Actualisé 03.02.2011 à 22:21

Football - Super League

Challandes:«Je savais où je mettais les pieds»

L'entraîneur de Sion Bernard Challandes fait le point à deux jours de la reprise de la Super League. Sans cesse placé sous pression par son président, il a appris à s'en accommoder.

de
Grégory Beaud
Le technicien neuchâtelois gère tant bien que mal les sautes d'humeur de Christian Constantin.

Le technicien neuchâtelois gère tant bien que mal les sautes d'humeur de Christian Constantin.

Le microcosme sédunois est ainsi fait qu'une quatrième place à l'issue de la phase aller ne suffit pas à son président Christian Constantin. Par voie de presse, l'homme fort de Tourbillon a tancé son entraîneur Bernard Challandes, pour éviter qu'il ne se repose sur ses lauriers. Durant la trêve hivernale, «CC» a placé un préparateur mental aux côtés de l'ancien coach de Zurich.

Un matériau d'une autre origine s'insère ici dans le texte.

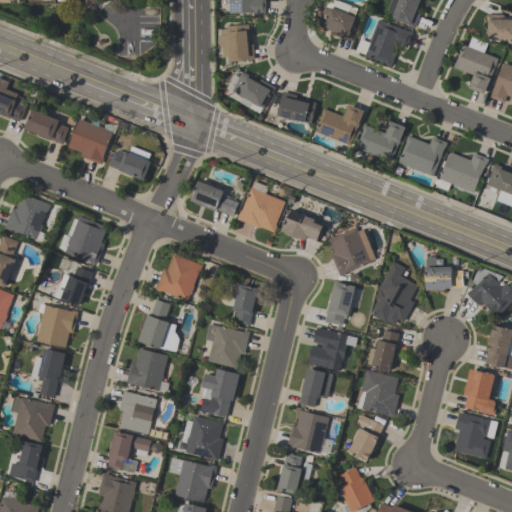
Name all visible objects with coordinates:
building: (61, 0)
building: (108, 0)
building: (9, 1)
building: (10, 1)
building: (245, 6)
building: (246, 6)
building: (405, 11)
building: (406, 12)
building: (338, 21)
building: (339, 23)
road: (292, 25)
building: (499, 27)
building: (499, 27)
building: (235, 42)
building: (384, 42)
building: (235, 43)
building: (384, 43)
road: (440, 50)
road: (38, 58)
road: (190, 61)
building: (476, 64)
building: (475, 65)
building: (502, 84)
building: (503, 84)
building: (249, 91)
building: (252, 91)
road: (399, 93)
road: (133, 98)
building: (10, 103)
building: (11, 103)
building: (295, 109)
building: (297, 109)
building: (339, 124)
building: (340, 124)
building: (46, 127)
building: (46, 127)
building: (89, 140)
building: (90, 141)
building: (380, 141)
building: (380, 141)
road: (245, 143)
building: (421, 155)
building: (422, 155)
building: (130, 162)
building: (131, 163)
building: (462, 171)
building: (461, 172)
building: (501, 183)
building: (502, 183)
building: (213, 198)
building: (213, 199)
road: (405, 207)
building: (261, 208)
building: (261, 208)
building: (27, 216)
building: (26, 217)
road: (149, 222)
building: (302, 226)
building: (301, 228)
building: (84, 239)
building: (86, 240)
building: (350, 250)
building: (350, 251)
building: (7, 257)
building: (6, 258)
building: (178, 276)
building: (441, 276)
building: (178, 277)
building: (440, 277)
building: (73, 285)
building: (73, 286)
building: (490, 291)
building: (489, 294)
building: (393, 296)
building: (393, 297)
building: (244, 301)
building: (340, 302)
building: (4, 304)
building: (4, 304)
building: (244, 304)
building: (339, 304)
road: (116, 313)
building: (56, 324)
building: (55, 326)
building: (159, 328)
building: (159, 329)
building: (226, 344)
building: (500, 345)
building: (225, 346)
building: (499, 347)
building: (330, 348)
building: (328, 349)
building: (384, 350)
building: (383, 351)
building: (48, 369)
building: (148, 369)
building: (147, 370)
building: (47, 372)
building: (314, 385)
building: (314, 387)
building: (219, 390)
building: (479, 390)
building: (218, 392)
building: (378, 393)
building: (378, 393)
building: (479, 393)
road: (269, 395)
road: (431, 403)
building: (136, 411)
building: (136, 412)
building: (31, 416)
building: (30, 418)
building: (308, 431)
building: (308, 432)
building: (473, 433)
building: (365, 436)
building: (473, 436)
building: (201, 437)
building: (203, 438)
building: (365, 438)
building: (508, 448)
building: (126, 450)
building: (126, 451)
building: (506, 452)
building: (27, 461)
building: (27, 462)
building: (292, 473)
building: (293, 474)
building: (192, 478)
building: (191, 479)
road: (465, 488)
building: (355, 489)
building: (355, 489)
building: (115, 493)
building: (114, 494)
building: (280, 504)
building: (282, 504)
building: (16, 506)
building: (17, 506)
building: (192, 508)
building: (390, 508)
building: (392, 508)
building: (426, 511)
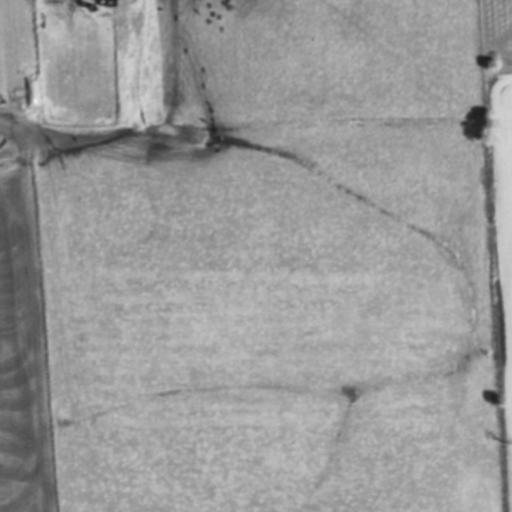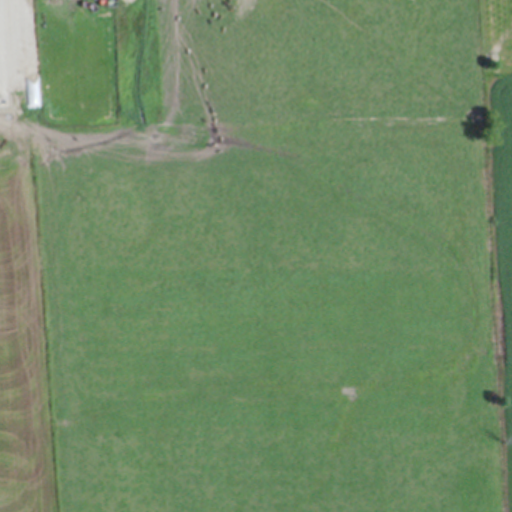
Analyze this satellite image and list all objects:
building: (29, 47)
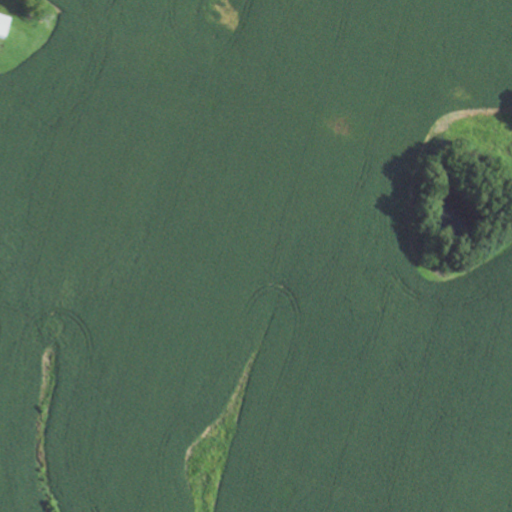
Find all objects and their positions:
building: (4, 28)
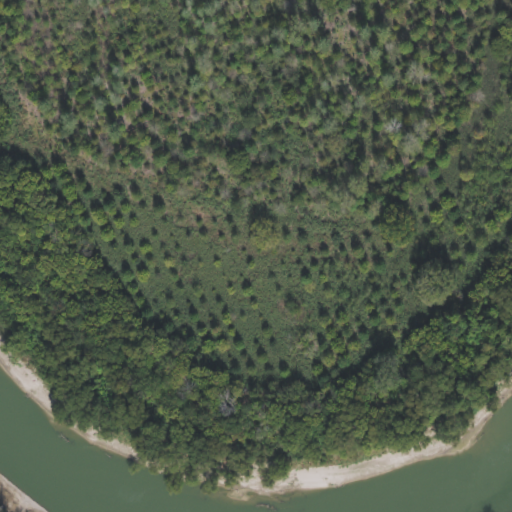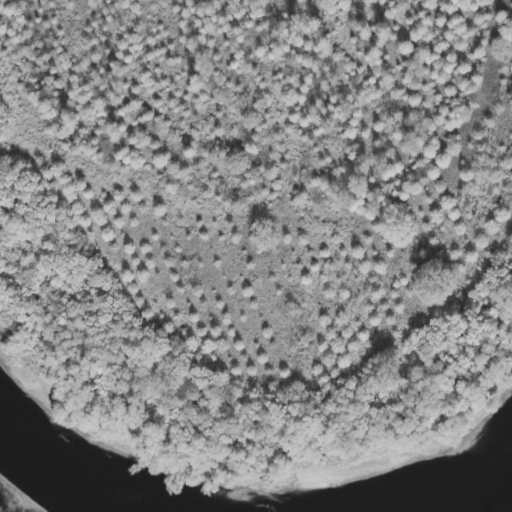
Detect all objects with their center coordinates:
river: (241, 484)
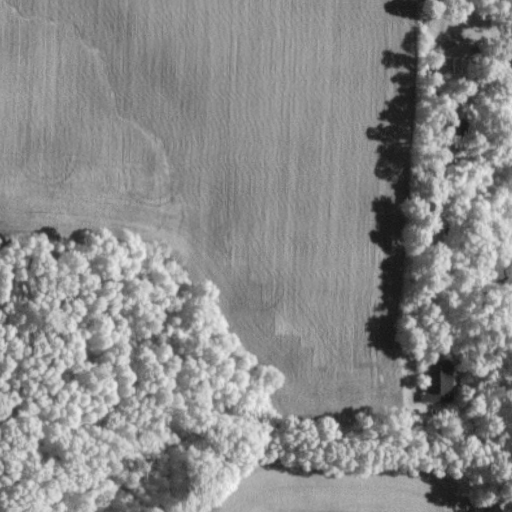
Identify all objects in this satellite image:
road: (484, 358)
building: (441, 382)
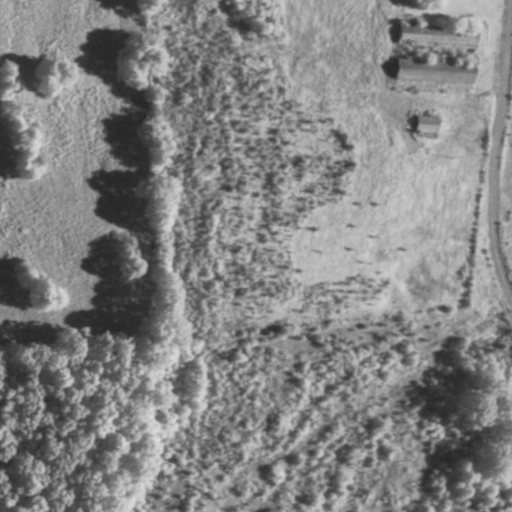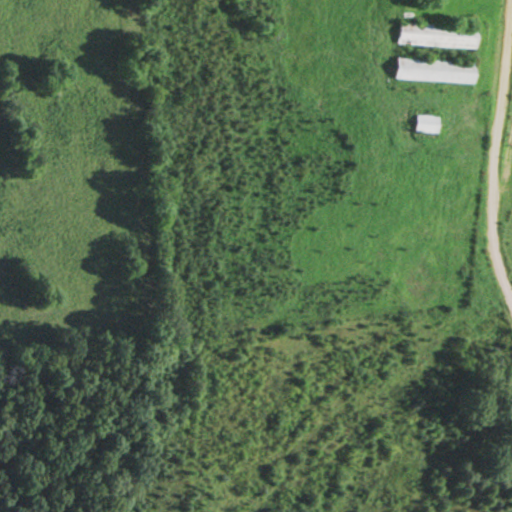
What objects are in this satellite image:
building: (435, 34)
building: (431, 69)
building: (424, 122)
road: (486, 179)
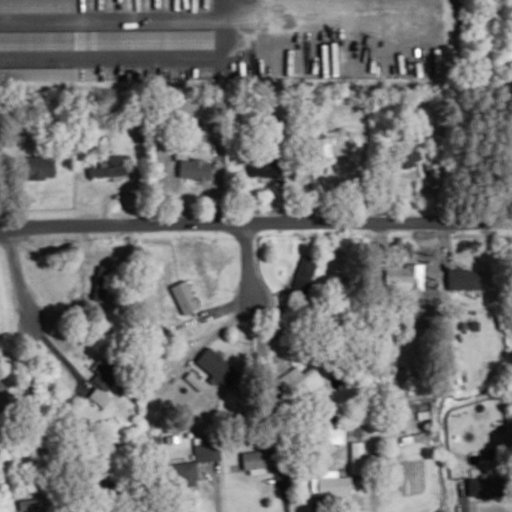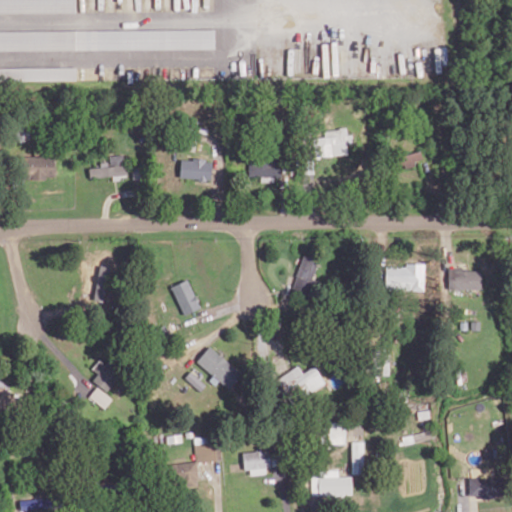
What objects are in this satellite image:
building: (37, 6)
road: (215, 17)
building: (107, 39)
road: (348, 45)
road: (119, 55)
building: (37, 72)
building: (331, 143)
building: (407, 159)
building: (36, 166)
building: (263, 166)
building: (110, 168)
building: (194, 168)
building: (123, 183)
road: (255, 221)
road: (249, 262)
building: (304, 273)
building: (401, 276)
building: (463, 278)
road: (20, 281)
building: (185, 296)
building: (217, 367)
building: (104, 374)
building: (194, 380)
building: (298, 381)
building: (5, 396)
building: (100, 396)
building: (336, 432)
building: (415, 437)
building: (206, 449)
building: (356, 457)
building: (256, 460)
building: (180, 474)
building: (330, 483)
building: (483, 486)
building: (35, 503)
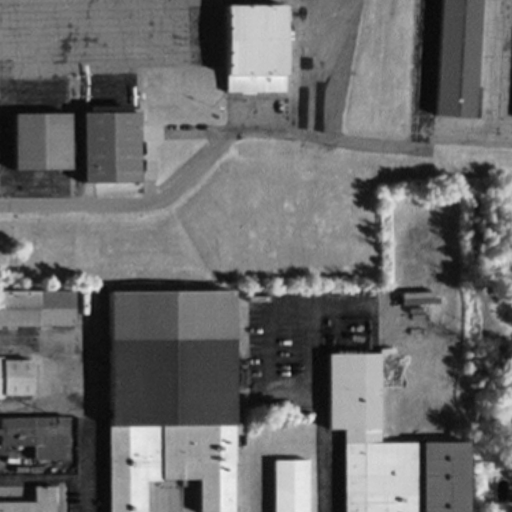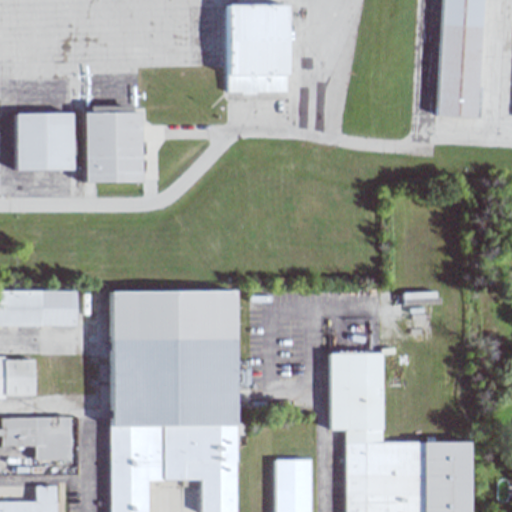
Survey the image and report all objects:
airport apron: (96, 48)
building: (252, 48)
airport hangar: (250, 49)
building: (250, 49)
building: (457, 58)
airport hangar: (453, 60)
building: (453, 60)
airport: (237, 128)
road: (243, 132)
building: (41, 141)
building: (37, 142)
building: (109, 144)
building: (105, 148)
building: (417, 298)
building: (34, 307)
building: (35, 308)
road: (342, 310)
road: (315, 321)
building: (13, 377)
building: (15, 377)
building: (163, 394)
building: (169, 395)
building: (252, 404)
building: (34, 435)
building: (37, 435)
building: (382, 449)
building: (386, 449)
road: (83, 469)
road: (42, 475)
building: (285, 486)
building: (289, 486)
building: (29, 501)
building: (32, 501)
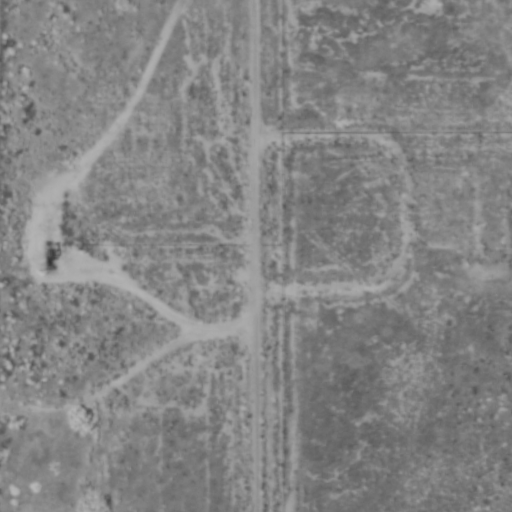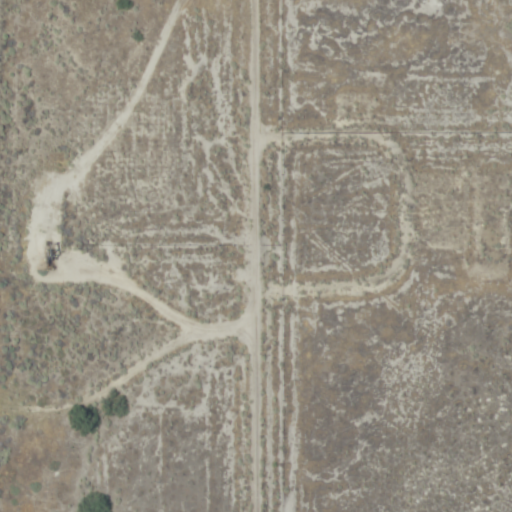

«En venant à Sion, je savais où je mettais les pieds, a ironisé le Neuchâtelois. Si je voulais être au calme, je ne serais pas venu à Tourbillon.» Si la mise sous pression perpétuelle est un art de vivre au-delà de la Porte d'Octodure, il confesse avoir déjà connu cela à Zurich: «Un quotidien avait publié une photo de moi en hockeyeur, pour montrer le mauvais choix du FCZ. Je n'aime pas être pris pour un rigolo. Là-bas, le président était plus calme. Chaque club a ses spécificités.»

Quatrième à six points du leader Lucerne, le FC Sion peut viser une place en Coupe d'Europe. «Nous en contenter n'est pas la volonté du président, ni celle des joueurs et encore moins la mienne, a tonné Bernard Challandes. Si la ma­nière de le dire diffère entre le président et moi, au final le but est le même: gagner.»

En plus d'un titre de champion qui n'a rien d'utopique, les pensionnaires de Tourbillon peuvent envisager un sacre en Coupe, deux ans après le dernier pèlerinage victorieux à Berne. Ce printemps, les objectifs seront multiples en Valais. De quoi peser en­core plus sur les épaules de Bernard Challandes.